Le projet du barrage d’Échancieux pourra faire l’objet d’une nouvelle candidature à l’appel à projets régional 2026 du fonds hydraulique agricole et sera instruit au regard des règles d’éligibilité – absence de commencement des travaux, notamment – et de priorité qui seront alors définies. Je vous prie de noter, même si vous le savez déjà, monsieur le sénateur, que le ministère examinera ce projet avec grande bienveillance.

Par ailleurs, le Gouvernement reste pleinement engagé en faveur du fonds hydraulique agricole, puisque le Premier ministre et la ministre de l’agriculture ont annoncé son triplement en 2026. C’est là une excellente nouvelle pour tous les projets candidats.

Comme je l’ai dit, la question de l’eau en agriculture est cruciale. Elle est même vitale ! Nous en sommes bien conscients, et c’est d’ailleurs la raison pour laquelle nous sommes ouverts à des évolutions législatives en la matière, notamment à l’occasion du futur projet de loi d’urgence agricole, où la gestion de la ressource en eau devrait avoir toute sa place.

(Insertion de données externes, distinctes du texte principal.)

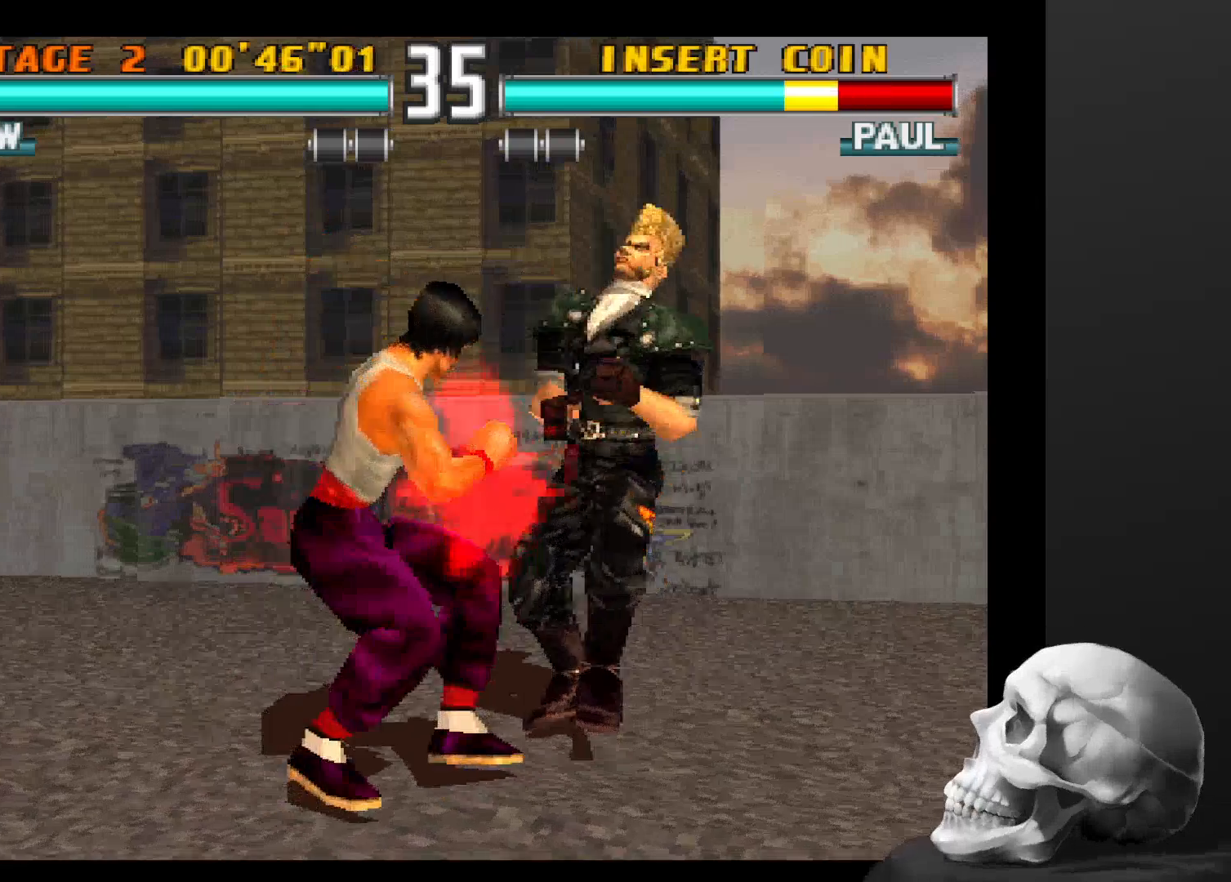
{"buttons": ["CIRCLE"], "left_stick": "center", "right_stick": "center", "events": [[334, "CIRCLE", "down"]]}
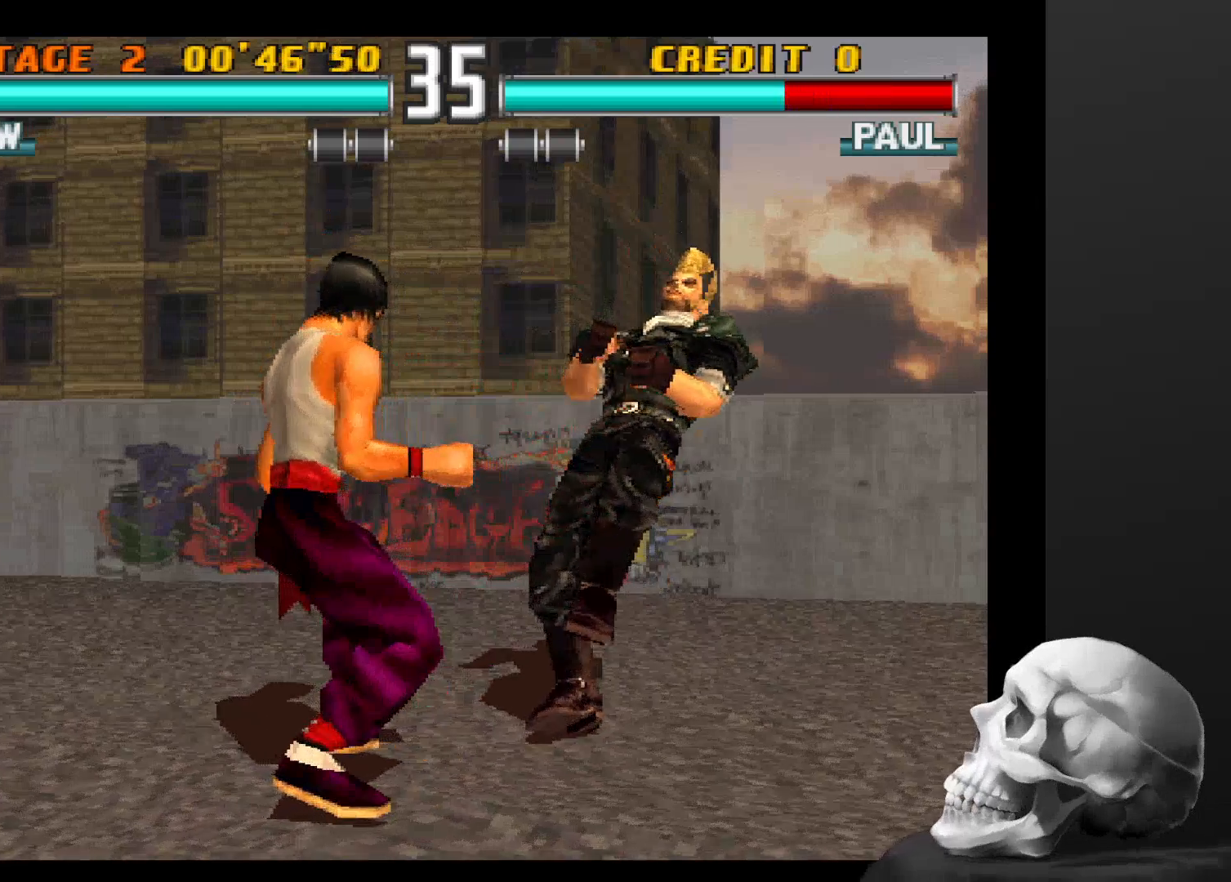
{"buttons": ["CIRCLE"], "left_stick": "center", "right_stick": "center", "events": []}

M. le président. La parole est à M. Hervé Reynaud, pour la réplique.

M. Hervé Reynaud. Monsieur le ministre, j’insiste : ce projet doit aboutir – dans la Loire, tout le monde est mobilisé en sa faveur.

Il souligne aussi la question du maintien de l’élevage dans notre département, de l’autonomie fourragère et de l’abreuvement des animaux dans les années à venir.

L’utilisation de l’ouvrage existant est absolument nécessaire pour la survie du modèle agricole de notre territoire.

conséquences de l’évolution a posteriori du capital social des structures porteuses de projets de construction d’unités de méthanisation

M. le président. La parole est à Mme Laure Darcos, auteure de la question n° 898, adressée à Mme la ministre de l’agriculture, de l’agro-alimentaire et de la souveraineté alimentaire.

Mme Laure Darcos. Monsieur le ministre, ma question est adressée à votre collègue ministre de l’agriculture, de l’agro-alimentaire et de la souveraineté alimentaire.

La méthanisation offre des débouchés aux déchets agricoles, à ceux de l’industrie agroalimentaire et aux biodéchets ménagers, dans une logique d’économie circulaire.

Aux termes de l’article D. 311-18 du code rural et de la pêche maritime, « pour que la production et, le cas échéant, la commercialisation de biogaz, d’électricité et de chaleur par la méthanisation soient regardées comme activité agricole […], l’unité de méthanisation doit être exploitée et l’énergie commercialisée par un exploitant agricole ou une structure détenue majoritairement par des exploitants agricoles. »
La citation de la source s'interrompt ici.